If you think there could be risk in your Teams or UCaaS implementation, don’t wait. Early on you should advocate internally to get the right resources to reduce that risk. Don’t be cheap on one-time expenses if there’s risk to mitigate. For example, do you have the resources and skills to manage interconnected parts (on both the client and vendor side) such as number porting, configuration development with vendors, vendor building and testing of configuration, installation and physical network infrastructure, user acceptance testing, training, and change management?
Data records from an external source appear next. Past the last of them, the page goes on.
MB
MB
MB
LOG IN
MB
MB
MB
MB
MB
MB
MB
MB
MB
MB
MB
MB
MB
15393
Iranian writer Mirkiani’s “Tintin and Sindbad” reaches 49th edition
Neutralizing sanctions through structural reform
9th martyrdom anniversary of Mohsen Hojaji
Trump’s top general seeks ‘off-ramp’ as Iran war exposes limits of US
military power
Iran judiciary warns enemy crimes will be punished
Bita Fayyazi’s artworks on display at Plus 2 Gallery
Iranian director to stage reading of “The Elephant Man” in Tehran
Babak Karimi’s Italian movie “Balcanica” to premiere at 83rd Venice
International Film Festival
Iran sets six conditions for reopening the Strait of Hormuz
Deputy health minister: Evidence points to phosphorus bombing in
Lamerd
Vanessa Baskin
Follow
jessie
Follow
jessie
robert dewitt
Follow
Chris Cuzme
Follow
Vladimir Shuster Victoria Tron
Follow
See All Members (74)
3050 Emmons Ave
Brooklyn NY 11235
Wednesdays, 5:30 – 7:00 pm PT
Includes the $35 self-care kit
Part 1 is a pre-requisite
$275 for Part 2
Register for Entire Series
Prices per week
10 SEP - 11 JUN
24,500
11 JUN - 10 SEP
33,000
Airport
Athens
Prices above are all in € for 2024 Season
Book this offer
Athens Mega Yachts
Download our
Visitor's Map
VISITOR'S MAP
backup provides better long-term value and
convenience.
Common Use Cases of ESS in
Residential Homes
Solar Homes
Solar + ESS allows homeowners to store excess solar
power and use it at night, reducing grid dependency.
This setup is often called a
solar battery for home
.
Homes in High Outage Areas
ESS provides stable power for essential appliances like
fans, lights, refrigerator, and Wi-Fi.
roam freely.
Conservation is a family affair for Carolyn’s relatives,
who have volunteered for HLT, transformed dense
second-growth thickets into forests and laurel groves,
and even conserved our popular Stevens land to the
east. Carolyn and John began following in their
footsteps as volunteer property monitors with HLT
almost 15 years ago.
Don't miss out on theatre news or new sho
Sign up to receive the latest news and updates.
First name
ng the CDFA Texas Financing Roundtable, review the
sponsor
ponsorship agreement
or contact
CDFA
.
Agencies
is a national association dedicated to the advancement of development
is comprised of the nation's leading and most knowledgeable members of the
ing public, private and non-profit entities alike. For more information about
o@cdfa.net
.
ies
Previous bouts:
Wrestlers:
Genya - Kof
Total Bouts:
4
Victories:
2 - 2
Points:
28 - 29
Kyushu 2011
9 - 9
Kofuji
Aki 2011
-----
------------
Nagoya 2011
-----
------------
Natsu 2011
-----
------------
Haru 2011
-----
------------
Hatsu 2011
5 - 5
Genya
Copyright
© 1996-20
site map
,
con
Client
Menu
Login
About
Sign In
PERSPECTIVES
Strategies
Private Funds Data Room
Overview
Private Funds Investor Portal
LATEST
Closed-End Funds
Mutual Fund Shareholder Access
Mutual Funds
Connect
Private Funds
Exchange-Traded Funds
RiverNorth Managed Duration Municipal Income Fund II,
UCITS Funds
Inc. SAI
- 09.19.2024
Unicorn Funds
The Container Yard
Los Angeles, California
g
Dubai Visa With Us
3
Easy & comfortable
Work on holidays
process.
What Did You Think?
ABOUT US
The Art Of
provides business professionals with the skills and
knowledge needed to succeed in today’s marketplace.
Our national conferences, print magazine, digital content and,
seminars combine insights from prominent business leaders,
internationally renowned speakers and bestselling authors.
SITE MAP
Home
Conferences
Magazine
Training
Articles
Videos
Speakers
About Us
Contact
If you think you don’t, strongly consider bringing in a third party and other resources (contractors) to bridge the gaps throughout deployment.
5. Be clear on the Future Operating Model – roles, responsibilities and expectations.
Implementing Teams or other UCaaS will change your future operations. Be clear on roles and responsibilities on day to day things, such as help desk ticket flow. When a user has an issue, does your internal help desk have the ability to do triage and resolve with the vendor if its their responsibility? Who is responsible for MACDs? What are the SLAs? If you are expecting a managed service, what type of reporting or user metrics (especially for contact center) are being monitored to measure and improve service and the employee experience? If you don’t consider these things early, your organization may think the vendor is not delivering or that IT is getting worse at service and understanding business objectives.
Real time voice and communication is extremely important to get right, especially post-pandemic where expectations are for robust and secure systems. If it isn’t working, everyone knows immediately. Teams and UCaaS solutions can have a myriad of features and choices and third party options, and its crucial to gain consensus and set requirements early in the buying process. Microsoft Teams calling plans (intended to replace your PBX) don’t have the features, support model, or architecture to support most mid-market business requirements.